(Saved entries)
◇ ◇ ◇ ◇ ◇ ◇ ◇

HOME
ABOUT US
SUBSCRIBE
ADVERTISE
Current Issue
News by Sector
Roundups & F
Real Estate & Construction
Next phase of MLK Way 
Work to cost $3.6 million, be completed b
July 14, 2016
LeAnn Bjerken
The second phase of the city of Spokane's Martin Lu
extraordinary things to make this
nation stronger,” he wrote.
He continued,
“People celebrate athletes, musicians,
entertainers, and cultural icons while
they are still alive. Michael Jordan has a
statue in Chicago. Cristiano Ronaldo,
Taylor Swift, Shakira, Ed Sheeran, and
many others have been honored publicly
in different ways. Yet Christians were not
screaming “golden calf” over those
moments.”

◇ ◇ ◇ ◇ ◇ ◇ ◇

Problem: The answer must be an exact copy of every entry.

Task response:
HOME
ABOUT US
SUBSCRIBE
ADVERTISE
Current Issue
News by Sector
Roundups & F
Real Estate & Construction
Next phase of MLK Way 
Work to cost $3.6 million, be completed b
July 14, 2016
LeAnn Bjerken
The second phase of the city of Spokane's Martin Lu
extraordinary things to make this
nation stronger,” he wrote.
He continued,
“People celebrate athletes, musicians,
entertainers, and cultural icons while
they are still alive. Michael Jordan has a
statue in Chicago. Cristiano Ronaldo,
Taylor Swift, Shakira, Ed Sheeran, and
many others have been honored publicly
in different ways. Yet Christians were not
screaming “golden calf” over those
moments.”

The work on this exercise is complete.